As the sun disappeared below the horizon, I drove her to my place. We’d had one drink each, we’d eaten our fill of great food, and Emma seemed to be unwinding. She had put her big sunglasses away and was leaning back on the expensive leather seat of my very nice car.

The air between us was heavy with expectation, even in the silence, and that was fine with me. I hadn’t anticipated getting a woman into bed in what felt like a million years. I was definitely going to enjoy this one.

“We’re not going to tell anyone, right?” she said, and I knew she was thinking the way I was.

“Hell, no,” I said.

She smiled, an almost-mischievous smile. “I don’t know who everyone would worry about more, you or me.”

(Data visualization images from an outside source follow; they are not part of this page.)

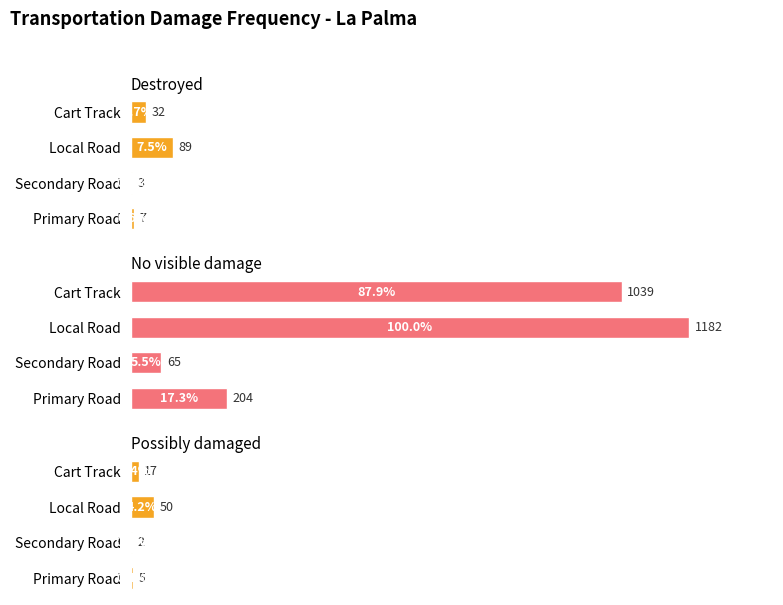

What is the sum of the Destroyed values at Cart Track and Primary Road?

39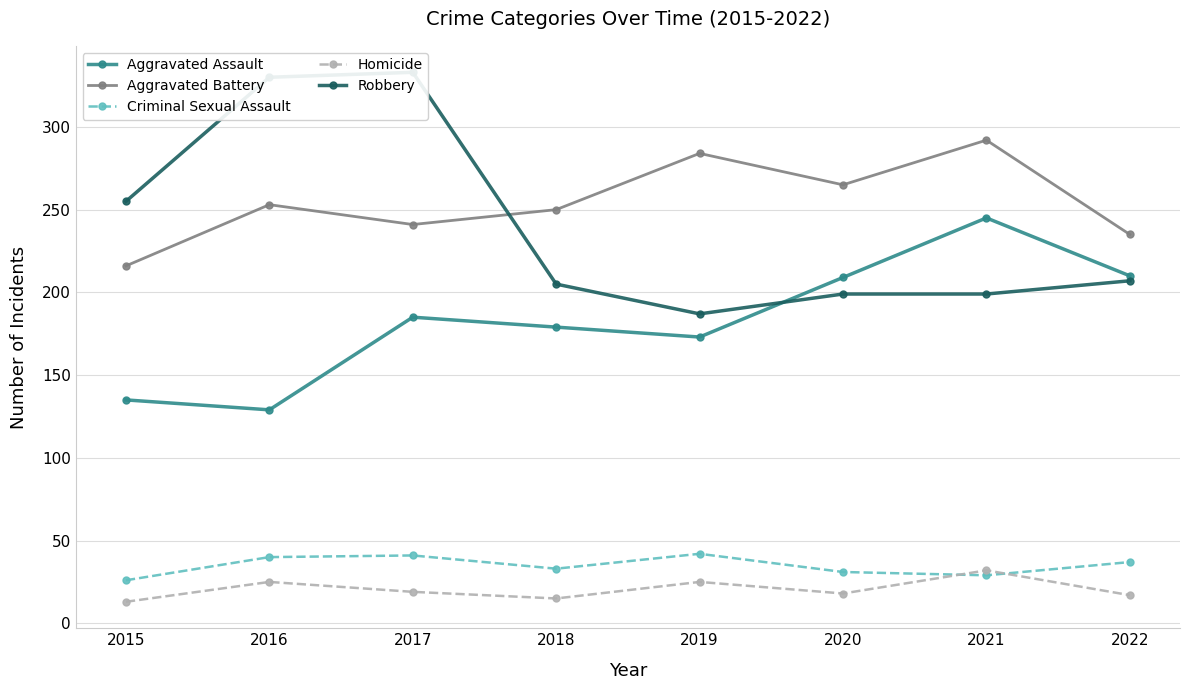

What are all the series names shown in the legend?

Aggravated Assault, Aggravated Battery, Criminal Sexual Assault, Homicide, Robbery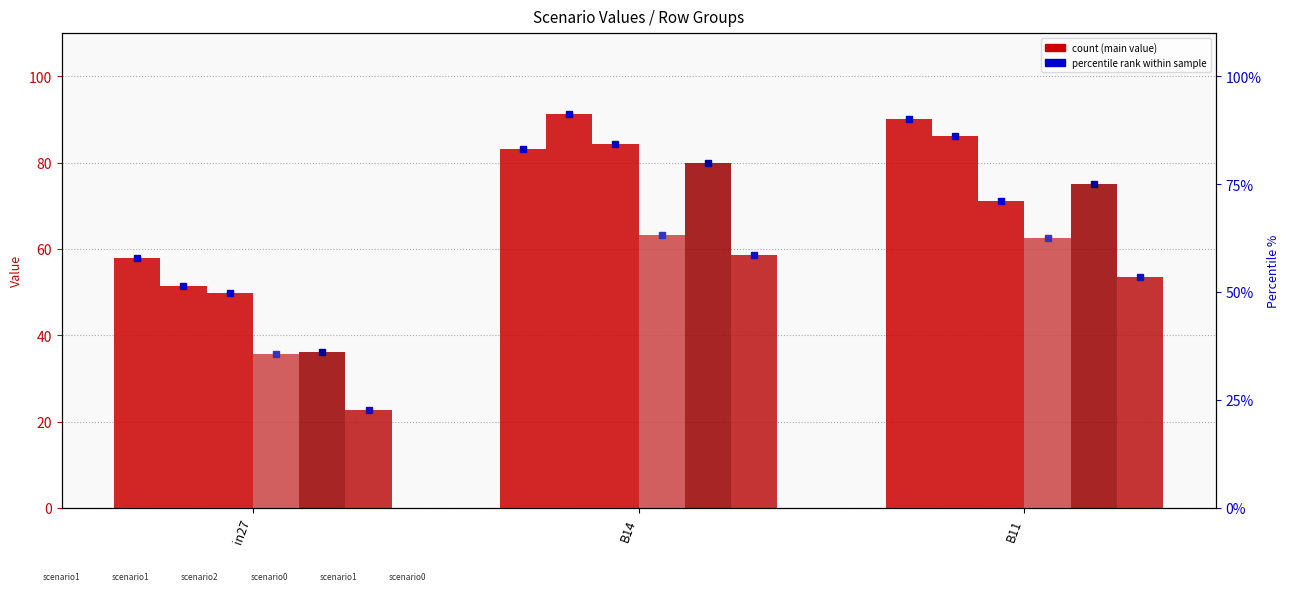

At how many categories does at least one series exceed 0?

3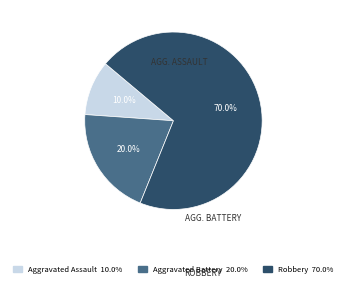

Rank the categories by value from lowest to highest.

Aggravated Assault, Aggravated Battery, Robbery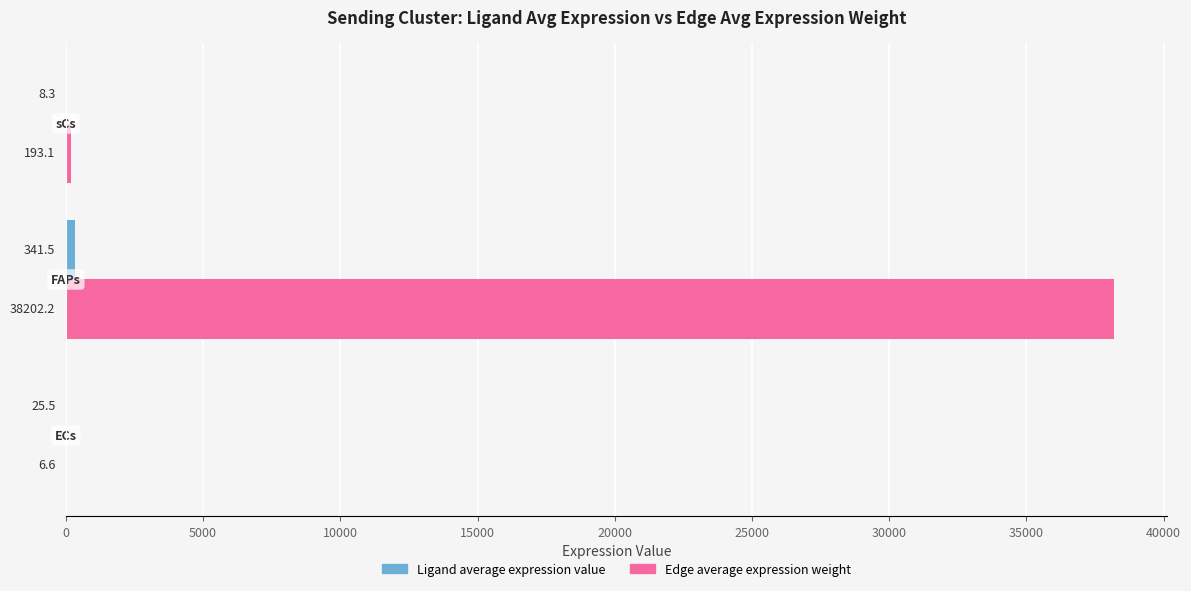

What is the greatest value displayed?

38202.2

“Well, I could definitely crush your tender emotions with my callous, not-serious ways.”

“True. And I, the man-eater, could rip you to pieces.”

I snorted. No, she couldn’t.

Well, maybe. I was game to find out.

I pulled into my driveway and got out of the car. Emma got out, too, looking my house over from top to bottom in a way that was similar to the way she’d looked at me. “This is nice,” she said.

It was. My house wasn’t huge—it was a three-bedroom place in a quiet neighborhood on the west end of Griffith Park—but it was decent. I kept it up, had it painted regularly, had renovated the building and the grounds. It was my place, had been home for the past ten years, and when it came to my house I spared no expense. “It’s the only nice thing I own,” I said.

Emma looked at me, confused. “What?”

“Nothing.” Of course, she’d already said I was rich. I was a Tower VC partner, so I should own a lot of nice things. There were a lot of things people didn’t know about me, and I liked it that way. “Come inside and I’ll show you how nice it is.”

We walked through the main room, the wide-open space with a few sofas, a bookshelf, gleaming wood floors, and a high ceiling with heavy beams. Off the main room was my kitchen, where I poured us a glass of chilled wine. I knew she liked the place, and the wine, because she quickly slid off her heels and wandered the room in her sexy bare feet, her calf muscles slender and tight as she walked.